Let’s take a closer look at how we might create our paths and rooms:

Main

For now, main is going to be a test ground for this program. We can use this to get these building blocks working together.

We will need this to do the following:

  • Set up the rooms
  • Create some paths
  • Get current room to point to room 1
  • Show the user the room they are in (current room)
  • Show them the paths we set up
  • Ask which path they want to take
  • Move them through that path
  • Print the details of the room they are in (using the current room)

I would suggest you set up 3 rooms and 2 paths. You can picture these paths being in room 1. One path can go to room 2 and the other to room 3. Test it out by taking the different paths.

Try changing one of the paths to go to room 1. What happens to the current room when you take this path?

When you get this to work spend some time thinking about how this is all coming together.
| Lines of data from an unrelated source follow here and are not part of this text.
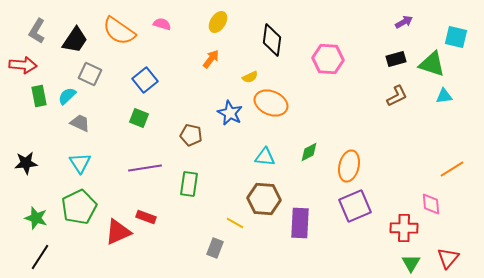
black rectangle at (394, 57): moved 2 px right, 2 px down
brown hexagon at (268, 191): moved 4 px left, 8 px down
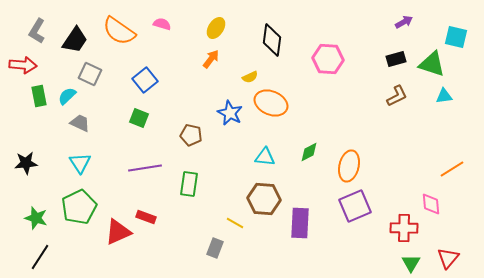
yellow ellipse at (218, 22): moved 2 px left, 6 px down
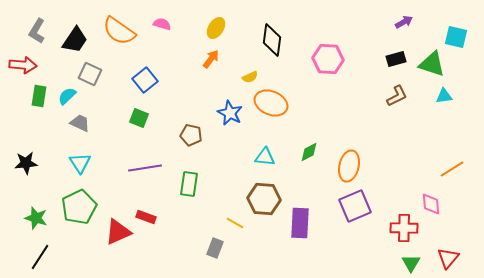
green rectangle at (39, 96): rotated 20 degrees clockwise
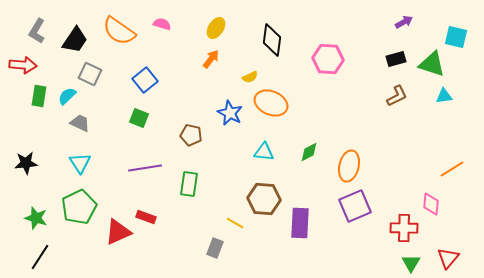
cyan triangle at (265, 157): moved 1 px left, 5 px up
pink diamond at (431, 204): rotated 10 degrees clockwise
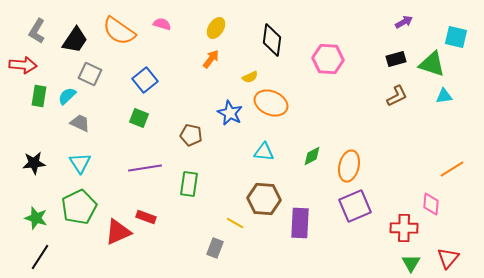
green diamond at (309, 152): moved 3 px right, 4 px down
black star at (26, 163): moved 8 px right
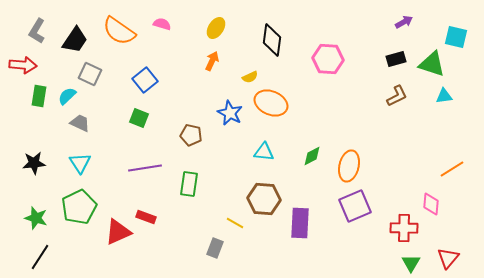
orange arrow at (211, 59): moved 1 px right, 2 px down; rotated 12 degrees counterclockwise
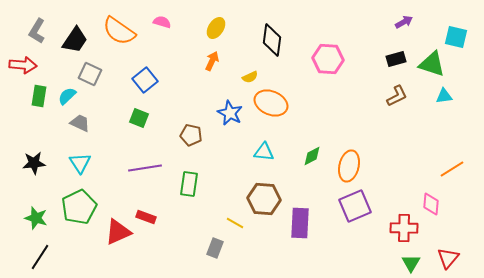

You want to focus on understanding how the pointer in current room is working. When this clicks, you will start to see the potential that pointers (and reference in other languages) offer you.

Handling nullptr

In C/C++ you can use NULL or nullptr to represent a pointer to nothing. We could use this to create a path that leads… nowhere.

Try updating one of your paths to have the nullptr as its destination. What happens when you run your program? Why does this happen?

You can guard against this in the print_room code. See if you can get this working so that it runs even when paths go nowhere.